Winning After Death – Why You Should Get A New Will After Separation

When you separate from your spouse, you soon start thinking about the property that there is to split between the two of you, some of which you never noticed even existed. There is an overwhelming volume of things that you need to do, and last on your mind is your Last Will and Testament.

It is true that a spouse can be disqualified from taking property belonging to a spouse who dies without a will if 1. the spouse was separated from the decedent and cohabitating in uncondoned adultery; 2. The spouse willfully abandoned the decedent; 3. The spouse knowingly contracted in a bigamous marriage; or 4. The spouse has obtained an annulment, a divorce absolute or from bed and board, or has gotten a divorce not recognized as valid in North Carolina. .

Unfortunately, if the decedent leaves a will giving property to a spouse, that spouse may be able to take even if the decedent and spouse were separated at time of death and not yet divorced. A divorce or annulment subsequent to execution of a will does not revoke the will. The divorce or annulment does, however, revoke all provisions in the will in favor of the spouse from whom the testator was divorced, unless otherwise specifically provided in the will. The provisions are revived by the testator’s remarriage to the former spouse. N.C. Gen. Stat. § 31-5.4.

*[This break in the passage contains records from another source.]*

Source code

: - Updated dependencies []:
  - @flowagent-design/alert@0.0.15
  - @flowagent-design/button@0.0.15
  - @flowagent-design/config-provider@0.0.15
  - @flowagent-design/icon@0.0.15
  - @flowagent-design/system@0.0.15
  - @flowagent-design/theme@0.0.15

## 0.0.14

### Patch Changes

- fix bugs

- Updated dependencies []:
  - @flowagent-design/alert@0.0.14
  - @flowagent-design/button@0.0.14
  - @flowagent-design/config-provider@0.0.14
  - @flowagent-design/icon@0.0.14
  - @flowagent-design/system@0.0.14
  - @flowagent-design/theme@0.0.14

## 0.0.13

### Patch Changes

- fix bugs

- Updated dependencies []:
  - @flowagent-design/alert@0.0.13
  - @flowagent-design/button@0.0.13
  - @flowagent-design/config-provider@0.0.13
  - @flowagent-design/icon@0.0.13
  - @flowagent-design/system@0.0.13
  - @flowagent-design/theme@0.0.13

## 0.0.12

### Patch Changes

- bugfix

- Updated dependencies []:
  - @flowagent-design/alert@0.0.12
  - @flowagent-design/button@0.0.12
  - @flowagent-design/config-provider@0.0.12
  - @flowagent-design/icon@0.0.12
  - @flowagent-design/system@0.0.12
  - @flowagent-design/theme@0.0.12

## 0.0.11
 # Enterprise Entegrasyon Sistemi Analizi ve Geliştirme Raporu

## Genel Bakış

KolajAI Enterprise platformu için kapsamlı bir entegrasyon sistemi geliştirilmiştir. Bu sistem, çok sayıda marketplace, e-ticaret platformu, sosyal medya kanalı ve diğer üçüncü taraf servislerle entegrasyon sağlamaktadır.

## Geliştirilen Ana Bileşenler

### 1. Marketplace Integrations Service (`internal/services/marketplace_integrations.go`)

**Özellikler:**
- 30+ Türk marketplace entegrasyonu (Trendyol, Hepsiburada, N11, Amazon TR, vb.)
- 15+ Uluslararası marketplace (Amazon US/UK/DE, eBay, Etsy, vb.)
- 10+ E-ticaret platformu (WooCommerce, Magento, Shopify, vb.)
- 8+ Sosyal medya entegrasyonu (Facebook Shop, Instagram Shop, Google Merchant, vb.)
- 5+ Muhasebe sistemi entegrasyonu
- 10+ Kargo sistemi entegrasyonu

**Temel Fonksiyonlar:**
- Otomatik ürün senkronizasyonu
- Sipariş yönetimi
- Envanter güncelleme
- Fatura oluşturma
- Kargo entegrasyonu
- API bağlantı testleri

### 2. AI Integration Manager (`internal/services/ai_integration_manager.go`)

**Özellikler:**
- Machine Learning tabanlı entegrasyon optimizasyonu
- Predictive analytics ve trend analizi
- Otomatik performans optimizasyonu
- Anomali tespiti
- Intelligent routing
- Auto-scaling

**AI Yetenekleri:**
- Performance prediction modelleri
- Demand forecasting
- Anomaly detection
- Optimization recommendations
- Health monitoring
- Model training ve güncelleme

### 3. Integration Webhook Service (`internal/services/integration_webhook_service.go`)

In order to keep the property from your estranged spouse in the event you die before divorce is final, it is prudent to discuss the execution of a new Last Will and Testament with your attorney, disinheriting your estranged spouse from any of the property that you own separately. If an equitable distribution claim is filed, that will continue with your estate after death. While it seems unlikely, there have been instances even while practicing at King Law that a client has died during separation after stating, “That woman is going to kill me yet.”

To ensure the fullest extent of your wishes are carried out, discuss executing a Will with your attorney at the beginning of separation.